As for the possible criminal consequences that could result from this action, Òmnium explains that "this is the responsibility of those who decide to incriminate themselves" and that the action is proposed "as a means of showing solidarity with the political and civil society leaders convicted of committing acts identical" to those carried out by the ordinary Catalans who have now decided to proclaim their "guilt". Yes, Omnium is committed to assisting all who may receive any resulting notification by the court.
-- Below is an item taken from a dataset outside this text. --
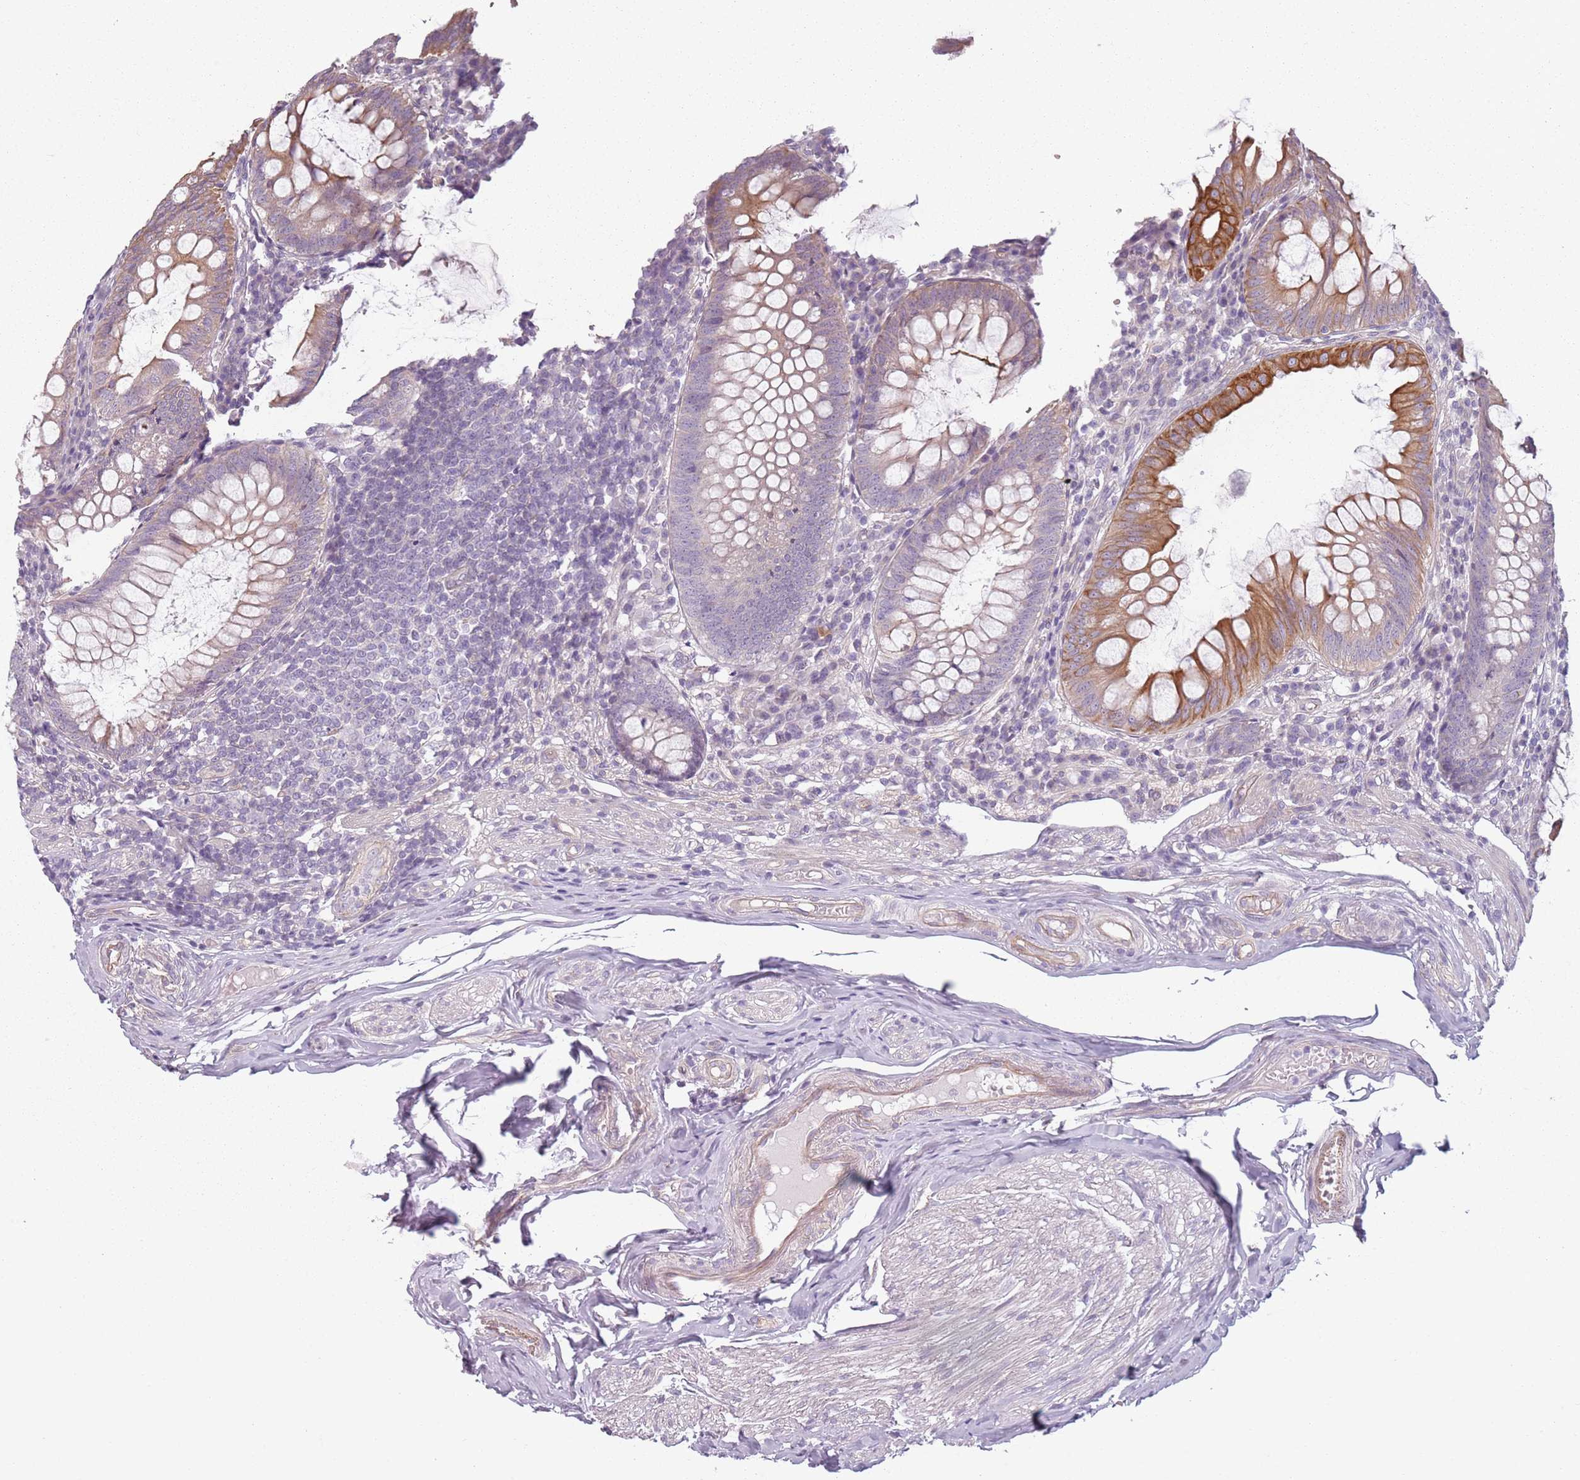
{"staining": {"intensity": "moderate", "quantity": "25%-75%", "location": "cytoplasmic/membranous"}, "tissue": "appendix", "cell_type": "Glandular cells", "image_type": "normal", "snomed": [{"axis": "morphology", "description": "Normal tissue, NOS"}, {"axis": "topography", "description": "Appendix"}], "caption": "Glandular cells exhibit moderate cytoplasmic/membranous staining in about 25%-75% of cells in unremarkable appendix.", "gene": "TLCD2", "patient": {"sex": "male", "age": 83}}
The Catalan High Court ordered that only about 25 confessions per day were to be accepted at each centre, in order to maintain service to the public and avoid overcrowding. In the case of Barcelona, given the size of the City of Justice facility, the volume accepted is higher.
The 2014 precedent
Five years ago, coinciding with the opening of the trial against then-Catalan president Artur Mas and ministers Joana Ortega and Irene Rigau for their part in Catalonia's unofficial independence consultation on November 9th, 2014, thousands of people carried out a similar protest of self-incrimination. On that occasion, the crime that thousands of people confessed to was disobedience of the court order prohibiting the vote. The written confessions were sent to the Catalan High Court which ended up dismissing them all.